— begin PAGE EXCERPT —
# Question for M3 Owners



## Riuster (May 21, 2003)

Ok...I got some rock and stone marks on my front bumper, right below the fog lights...I have a Carbon Black M3.....

1. Repaint the whole front bumper - 500 to 600 bucks

2. Add the CSL carbon fiber black splitters 600 bucks

What would you do?


----------



## Mr. The Edge (Dec 19, 2001)

3. Live with them


----------



## Riuster (May 21, 2003)

atyclb said:


> 3. Live with them


cant do that....its like having a broken faucet in the house...cant do that....its gotta be perfect.


----------



## Mr. The Edge (Dec 19, 2001)

Riuster said:


> cant do that....its like having a broken faucet in the house...cant do that....its gotta be perfect.


well then you're going to have to respray your bumper every 3 months or so


----------



## Alex Baumann (Dec 19, 2001)

Have the bumper repainted and have clear-bra installed.
— end PAGE EXCERPT —
— begin DATA LINES —
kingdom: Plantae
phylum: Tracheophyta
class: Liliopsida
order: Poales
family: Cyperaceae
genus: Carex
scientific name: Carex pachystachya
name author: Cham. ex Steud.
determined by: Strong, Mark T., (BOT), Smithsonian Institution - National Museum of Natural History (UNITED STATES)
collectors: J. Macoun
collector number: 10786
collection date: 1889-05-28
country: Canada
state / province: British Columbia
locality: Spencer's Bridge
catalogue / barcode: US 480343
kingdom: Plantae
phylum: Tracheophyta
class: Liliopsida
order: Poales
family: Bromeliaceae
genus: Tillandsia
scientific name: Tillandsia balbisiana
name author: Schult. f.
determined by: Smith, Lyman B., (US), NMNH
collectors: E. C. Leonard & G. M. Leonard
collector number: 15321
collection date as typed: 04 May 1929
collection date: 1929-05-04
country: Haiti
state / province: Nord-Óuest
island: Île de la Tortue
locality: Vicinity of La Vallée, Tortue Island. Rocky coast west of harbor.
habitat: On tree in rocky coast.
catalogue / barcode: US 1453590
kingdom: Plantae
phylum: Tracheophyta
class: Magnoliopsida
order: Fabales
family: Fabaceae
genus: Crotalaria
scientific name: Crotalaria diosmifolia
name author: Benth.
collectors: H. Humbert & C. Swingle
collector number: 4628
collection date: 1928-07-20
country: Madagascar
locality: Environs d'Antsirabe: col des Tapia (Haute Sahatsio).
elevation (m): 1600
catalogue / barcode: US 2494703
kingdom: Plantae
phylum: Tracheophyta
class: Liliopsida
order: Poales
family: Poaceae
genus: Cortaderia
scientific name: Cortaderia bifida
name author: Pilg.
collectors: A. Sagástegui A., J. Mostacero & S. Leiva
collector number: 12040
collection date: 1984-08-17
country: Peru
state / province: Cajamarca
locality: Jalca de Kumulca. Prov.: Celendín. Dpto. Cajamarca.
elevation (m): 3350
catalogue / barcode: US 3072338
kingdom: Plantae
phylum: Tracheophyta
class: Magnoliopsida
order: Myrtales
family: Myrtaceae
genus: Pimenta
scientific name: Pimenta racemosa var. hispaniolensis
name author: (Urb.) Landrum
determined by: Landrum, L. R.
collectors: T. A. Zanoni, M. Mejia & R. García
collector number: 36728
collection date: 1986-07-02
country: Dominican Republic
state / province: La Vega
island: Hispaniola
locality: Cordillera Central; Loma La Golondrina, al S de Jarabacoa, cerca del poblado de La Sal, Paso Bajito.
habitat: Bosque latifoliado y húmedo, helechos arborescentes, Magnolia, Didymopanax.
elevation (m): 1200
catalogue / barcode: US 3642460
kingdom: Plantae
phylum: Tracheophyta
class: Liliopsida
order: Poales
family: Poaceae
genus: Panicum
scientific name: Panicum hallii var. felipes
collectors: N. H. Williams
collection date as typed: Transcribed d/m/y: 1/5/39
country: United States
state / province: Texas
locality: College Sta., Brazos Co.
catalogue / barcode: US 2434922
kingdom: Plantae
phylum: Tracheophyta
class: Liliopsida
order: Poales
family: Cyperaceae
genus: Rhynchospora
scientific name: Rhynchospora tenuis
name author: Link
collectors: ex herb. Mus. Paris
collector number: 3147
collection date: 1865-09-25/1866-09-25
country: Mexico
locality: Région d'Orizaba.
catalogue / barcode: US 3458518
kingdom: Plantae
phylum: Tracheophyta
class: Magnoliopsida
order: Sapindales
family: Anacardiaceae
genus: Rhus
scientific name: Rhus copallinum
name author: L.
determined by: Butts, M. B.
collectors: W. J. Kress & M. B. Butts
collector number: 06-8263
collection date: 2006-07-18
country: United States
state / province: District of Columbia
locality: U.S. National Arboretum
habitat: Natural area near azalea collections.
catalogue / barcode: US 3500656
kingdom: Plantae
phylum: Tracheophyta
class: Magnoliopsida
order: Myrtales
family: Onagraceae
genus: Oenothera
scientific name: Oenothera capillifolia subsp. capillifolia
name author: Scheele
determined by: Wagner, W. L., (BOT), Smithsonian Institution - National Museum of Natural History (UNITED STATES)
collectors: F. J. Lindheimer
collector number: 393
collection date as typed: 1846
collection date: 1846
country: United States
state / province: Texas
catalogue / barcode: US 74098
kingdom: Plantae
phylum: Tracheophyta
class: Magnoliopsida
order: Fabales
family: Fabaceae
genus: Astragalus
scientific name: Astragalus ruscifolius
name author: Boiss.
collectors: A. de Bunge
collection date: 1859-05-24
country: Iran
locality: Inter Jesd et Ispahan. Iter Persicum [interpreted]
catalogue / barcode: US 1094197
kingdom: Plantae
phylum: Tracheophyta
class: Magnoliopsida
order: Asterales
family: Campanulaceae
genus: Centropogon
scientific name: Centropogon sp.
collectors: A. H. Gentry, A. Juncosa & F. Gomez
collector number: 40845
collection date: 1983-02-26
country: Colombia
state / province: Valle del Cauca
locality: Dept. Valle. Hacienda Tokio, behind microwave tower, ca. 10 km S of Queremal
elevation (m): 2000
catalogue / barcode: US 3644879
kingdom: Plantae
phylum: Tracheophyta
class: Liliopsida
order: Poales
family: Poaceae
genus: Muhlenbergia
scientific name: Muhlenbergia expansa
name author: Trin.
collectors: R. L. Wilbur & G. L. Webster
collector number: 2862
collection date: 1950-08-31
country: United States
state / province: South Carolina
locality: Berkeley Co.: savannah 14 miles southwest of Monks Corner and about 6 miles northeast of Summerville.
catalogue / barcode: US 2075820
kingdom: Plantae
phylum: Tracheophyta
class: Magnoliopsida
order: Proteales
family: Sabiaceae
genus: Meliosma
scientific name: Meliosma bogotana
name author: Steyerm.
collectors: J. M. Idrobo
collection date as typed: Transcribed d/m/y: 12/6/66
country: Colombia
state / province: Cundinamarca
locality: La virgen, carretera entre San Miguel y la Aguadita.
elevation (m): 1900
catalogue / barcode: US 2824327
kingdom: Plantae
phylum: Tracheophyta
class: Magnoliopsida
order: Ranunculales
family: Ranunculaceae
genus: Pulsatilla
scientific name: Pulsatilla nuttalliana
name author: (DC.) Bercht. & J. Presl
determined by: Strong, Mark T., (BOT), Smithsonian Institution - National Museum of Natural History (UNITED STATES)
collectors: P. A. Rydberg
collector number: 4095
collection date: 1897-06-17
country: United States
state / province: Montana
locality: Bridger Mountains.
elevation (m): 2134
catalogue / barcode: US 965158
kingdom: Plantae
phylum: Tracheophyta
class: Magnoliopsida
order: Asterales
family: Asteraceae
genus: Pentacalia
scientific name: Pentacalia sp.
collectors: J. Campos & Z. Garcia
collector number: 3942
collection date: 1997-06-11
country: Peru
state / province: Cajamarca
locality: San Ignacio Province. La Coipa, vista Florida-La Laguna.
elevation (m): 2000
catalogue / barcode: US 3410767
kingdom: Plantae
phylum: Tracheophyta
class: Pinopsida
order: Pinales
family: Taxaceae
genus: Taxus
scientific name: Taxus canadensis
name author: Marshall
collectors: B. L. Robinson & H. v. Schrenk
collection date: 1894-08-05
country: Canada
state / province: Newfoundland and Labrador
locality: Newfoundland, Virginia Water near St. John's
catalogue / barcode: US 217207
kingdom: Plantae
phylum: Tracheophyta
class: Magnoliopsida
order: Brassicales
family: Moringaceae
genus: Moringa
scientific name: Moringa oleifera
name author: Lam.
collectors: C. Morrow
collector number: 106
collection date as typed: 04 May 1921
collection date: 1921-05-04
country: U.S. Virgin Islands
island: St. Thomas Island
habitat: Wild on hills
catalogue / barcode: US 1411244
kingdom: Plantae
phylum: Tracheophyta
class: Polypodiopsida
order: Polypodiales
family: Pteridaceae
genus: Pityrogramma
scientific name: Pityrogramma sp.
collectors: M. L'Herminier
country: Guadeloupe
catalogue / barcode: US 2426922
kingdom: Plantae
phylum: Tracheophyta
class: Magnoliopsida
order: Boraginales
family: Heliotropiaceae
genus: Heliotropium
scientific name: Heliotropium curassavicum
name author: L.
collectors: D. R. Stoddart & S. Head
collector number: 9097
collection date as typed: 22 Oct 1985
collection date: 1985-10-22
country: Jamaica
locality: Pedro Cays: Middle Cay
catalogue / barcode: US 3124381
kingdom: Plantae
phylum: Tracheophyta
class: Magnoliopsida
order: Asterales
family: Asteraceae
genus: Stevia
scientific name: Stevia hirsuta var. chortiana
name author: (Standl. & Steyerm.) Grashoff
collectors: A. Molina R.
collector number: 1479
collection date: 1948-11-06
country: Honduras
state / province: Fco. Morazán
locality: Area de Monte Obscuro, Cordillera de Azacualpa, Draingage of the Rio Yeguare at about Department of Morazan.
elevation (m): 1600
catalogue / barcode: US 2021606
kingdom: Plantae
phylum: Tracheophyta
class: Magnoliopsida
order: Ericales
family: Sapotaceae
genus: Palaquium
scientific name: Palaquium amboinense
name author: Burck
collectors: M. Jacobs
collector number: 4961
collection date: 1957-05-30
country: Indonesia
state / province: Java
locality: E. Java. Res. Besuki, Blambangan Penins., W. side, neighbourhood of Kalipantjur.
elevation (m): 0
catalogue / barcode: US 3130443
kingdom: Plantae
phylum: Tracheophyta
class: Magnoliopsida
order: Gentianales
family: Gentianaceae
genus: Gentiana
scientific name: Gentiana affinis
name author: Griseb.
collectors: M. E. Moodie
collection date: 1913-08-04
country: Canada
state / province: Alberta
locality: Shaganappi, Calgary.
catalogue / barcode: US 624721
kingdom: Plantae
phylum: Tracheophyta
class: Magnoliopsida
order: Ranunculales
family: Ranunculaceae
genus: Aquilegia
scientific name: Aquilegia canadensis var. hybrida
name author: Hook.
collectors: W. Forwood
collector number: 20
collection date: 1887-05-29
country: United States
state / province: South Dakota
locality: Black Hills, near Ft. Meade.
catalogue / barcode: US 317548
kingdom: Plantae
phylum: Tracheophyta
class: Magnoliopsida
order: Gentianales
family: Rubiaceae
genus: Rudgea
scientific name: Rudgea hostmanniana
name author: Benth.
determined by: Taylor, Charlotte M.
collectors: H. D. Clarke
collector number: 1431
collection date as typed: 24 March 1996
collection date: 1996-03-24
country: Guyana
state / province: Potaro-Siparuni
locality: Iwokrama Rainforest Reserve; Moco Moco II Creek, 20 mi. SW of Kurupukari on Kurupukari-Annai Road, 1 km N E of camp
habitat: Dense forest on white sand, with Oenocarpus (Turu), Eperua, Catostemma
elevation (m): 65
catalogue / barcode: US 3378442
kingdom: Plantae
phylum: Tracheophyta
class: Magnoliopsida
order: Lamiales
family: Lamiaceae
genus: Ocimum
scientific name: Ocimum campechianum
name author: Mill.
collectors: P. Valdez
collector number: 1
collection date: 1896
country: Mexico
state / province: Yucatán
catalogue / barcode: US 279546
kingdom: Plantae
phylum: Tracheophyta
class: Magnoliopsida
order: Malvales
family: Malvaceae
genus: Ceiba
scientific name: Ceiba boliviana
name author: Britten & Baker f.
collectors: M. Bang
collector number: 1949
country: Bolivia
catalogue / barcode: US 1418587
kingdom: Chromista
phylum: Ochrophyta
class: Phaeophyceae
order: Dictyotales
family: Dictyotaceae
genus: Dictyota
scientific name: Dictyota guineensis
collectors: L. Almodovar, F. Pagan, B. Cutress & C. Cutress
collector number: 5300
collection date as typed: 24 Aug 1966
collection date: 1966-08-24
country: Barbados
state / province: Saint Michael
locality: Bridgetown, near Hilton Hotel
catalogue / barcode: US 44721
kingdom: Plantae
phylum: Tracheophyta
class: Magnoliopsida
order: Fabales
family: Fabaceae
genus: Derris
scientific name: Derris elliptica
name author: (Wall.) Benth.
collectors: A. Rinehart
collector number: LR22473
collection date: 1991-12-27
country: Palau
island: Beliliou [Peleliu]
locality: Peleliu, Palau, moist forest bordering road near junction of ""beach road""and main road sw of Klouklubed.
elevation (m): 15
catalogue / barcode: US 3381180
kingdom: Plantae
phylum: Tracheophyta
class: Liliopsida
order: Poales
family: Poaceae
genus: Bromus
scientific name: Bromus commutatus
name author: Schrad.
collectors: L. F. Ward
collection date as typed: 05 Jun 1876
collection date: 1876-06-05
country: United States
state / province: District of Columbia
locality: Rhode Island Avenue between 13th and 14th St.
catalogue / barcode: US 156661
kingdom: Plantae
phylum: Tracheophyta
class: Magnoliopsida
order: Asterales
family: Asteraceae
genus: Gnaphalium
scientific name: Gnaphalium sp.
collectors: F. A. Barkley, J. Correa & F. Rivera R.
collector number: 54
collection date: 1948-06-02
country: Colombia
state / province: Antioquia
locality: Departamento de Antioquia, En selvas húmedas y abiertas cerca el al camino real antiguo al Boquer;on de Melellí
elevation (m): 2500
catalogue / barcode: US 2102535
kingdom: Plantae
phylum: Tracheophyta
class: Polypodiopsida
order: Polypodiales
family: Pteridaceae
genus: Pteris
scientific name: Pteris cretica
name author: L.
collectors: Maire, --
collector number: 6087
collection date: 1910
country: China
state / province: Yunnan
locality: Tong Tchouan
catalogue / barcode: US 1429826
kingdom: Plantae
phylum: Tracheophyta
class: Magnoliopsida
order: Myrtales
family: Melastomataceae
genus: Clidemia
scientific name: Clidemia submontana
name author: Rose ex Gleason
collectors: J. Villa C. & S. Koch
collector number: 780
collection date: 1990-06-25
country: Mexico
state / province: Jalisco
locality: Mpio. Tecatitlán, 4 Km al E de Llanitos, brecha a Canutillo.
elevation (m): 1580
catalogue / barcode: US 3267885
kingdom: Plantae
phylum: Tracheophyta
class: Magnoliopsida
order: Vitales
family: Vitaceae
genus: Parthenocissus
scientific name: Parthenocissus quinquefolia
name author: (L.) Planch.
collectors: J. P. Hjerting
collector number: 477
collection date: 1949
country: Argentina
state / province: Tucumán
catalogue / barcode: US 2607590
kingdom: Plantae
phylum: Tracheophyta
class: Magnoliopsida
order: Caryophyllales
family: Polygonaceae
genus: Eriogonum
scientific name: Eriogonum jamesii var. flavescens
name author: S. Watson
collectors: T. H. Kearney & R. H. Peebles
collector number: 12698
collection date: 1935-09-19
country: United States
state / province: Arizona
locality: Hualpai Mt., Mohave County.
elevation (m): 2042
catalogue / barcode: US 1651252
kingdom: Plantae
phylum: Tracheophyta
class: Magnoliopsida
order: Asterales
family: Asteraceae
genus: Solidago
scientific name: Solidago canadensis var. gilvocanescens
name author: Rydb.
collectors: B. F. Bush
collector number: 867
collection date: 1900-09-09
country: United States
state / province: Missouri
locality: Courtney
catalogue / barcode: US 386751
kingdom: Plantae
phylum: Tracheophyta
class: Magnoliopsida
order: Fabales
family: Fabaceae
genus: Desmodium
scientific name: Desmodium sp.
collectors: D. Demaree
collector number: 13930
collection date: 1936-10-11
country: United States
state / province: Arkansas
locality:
— end DATA LINES —
- WORK TO DO:
1 > List every numbered option for the bumper that appears in the M3 bumper thread, with its number and any price given.
2 > Retype the M3 bumper thread from "well then you're" up to and including "have clear-bra installed.".

- IN RESPONSE:
1 >
1. Repaint the whole front bumper: 500 to 600 bucks
2. Add the CSL carbon fiber black splitters: 600 bucks
3. Live with them: no price given

2 >
well then you're going to have to respray your bumper every 3 months or so


----------



## Alex Baumann (Dec 19, 2001)

Have the bumper repainted and have clear-bra installed.